4.22 Other Aerosol-Generating Lab Equipment and Tasks
Lab equipment that breaks up, slices, mixes, separates, nebulizes or applies fluidics to move biological material has the potential to create biohazardous aerosols, such as:
- Homogenizers, blenders, sonicators, tissue grinders, microtomes, lyophilizers, nebulizers, lasers, shaking incubators
- Centrifuges, vortex mixers
- Fermenters, flow cytometers, pipettes
Research tasks that have the potential to create aerosols include, but are not limited to:
- Animal inoculations
- Removing fluid from a vial with rubber septum with a needle
- Harvesting egg or animal tissue
- Necropsies
- Opening a vial of lyophilized biological material
- Opening a vial of thawed culture material
- Flaming inoculating loops with open flame
- Performing bacterial staining
- Performing microscopy using live agents
- Loading a hemocytometer for cell counting
- Changing animal bedding
Measures to reduce aerosol creation:
- Think through each procedural step to identify the specific risks.

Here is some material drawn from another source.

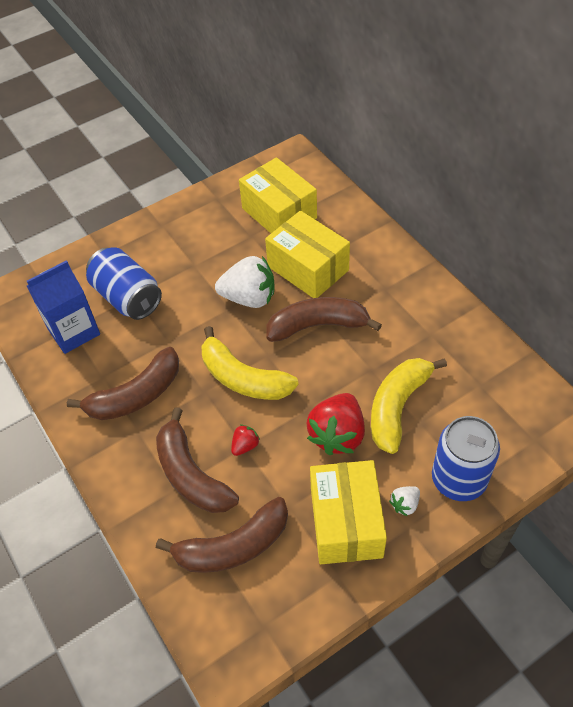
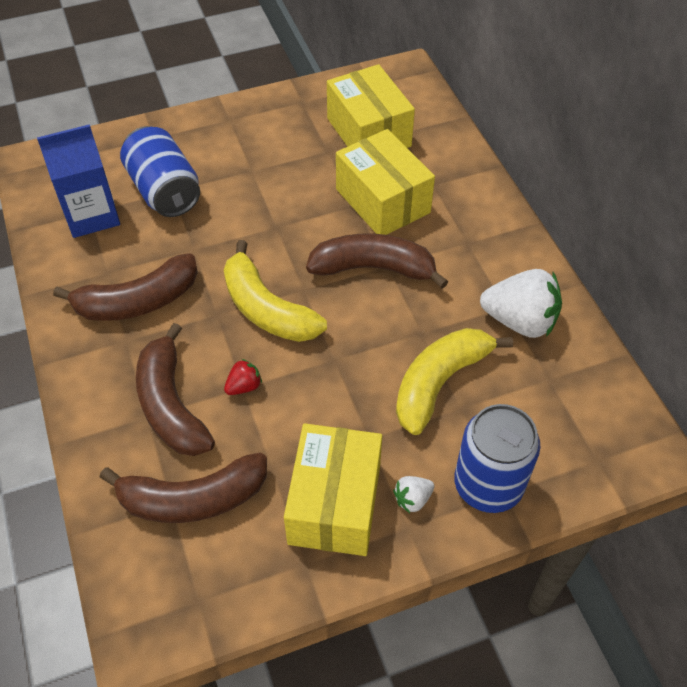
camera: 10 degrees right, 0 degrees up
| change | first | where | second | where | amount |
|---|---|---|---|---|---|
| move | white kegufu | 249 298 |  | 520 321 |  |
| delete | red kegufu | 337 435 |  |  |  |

- Eliminate, substitute or reconfigure, if possible, to lessen the aerosol risks.
- Utilize all containment elements that are part of the equipment, i.e., safety cups on centrifuge rotors.
- Utilize biosafety cabinets or other containment devices to house aerosol-generating small equipment or tasks.
- Always disinfect work areas and equipment after use.
- Always use appropriate PPE to protect yourself.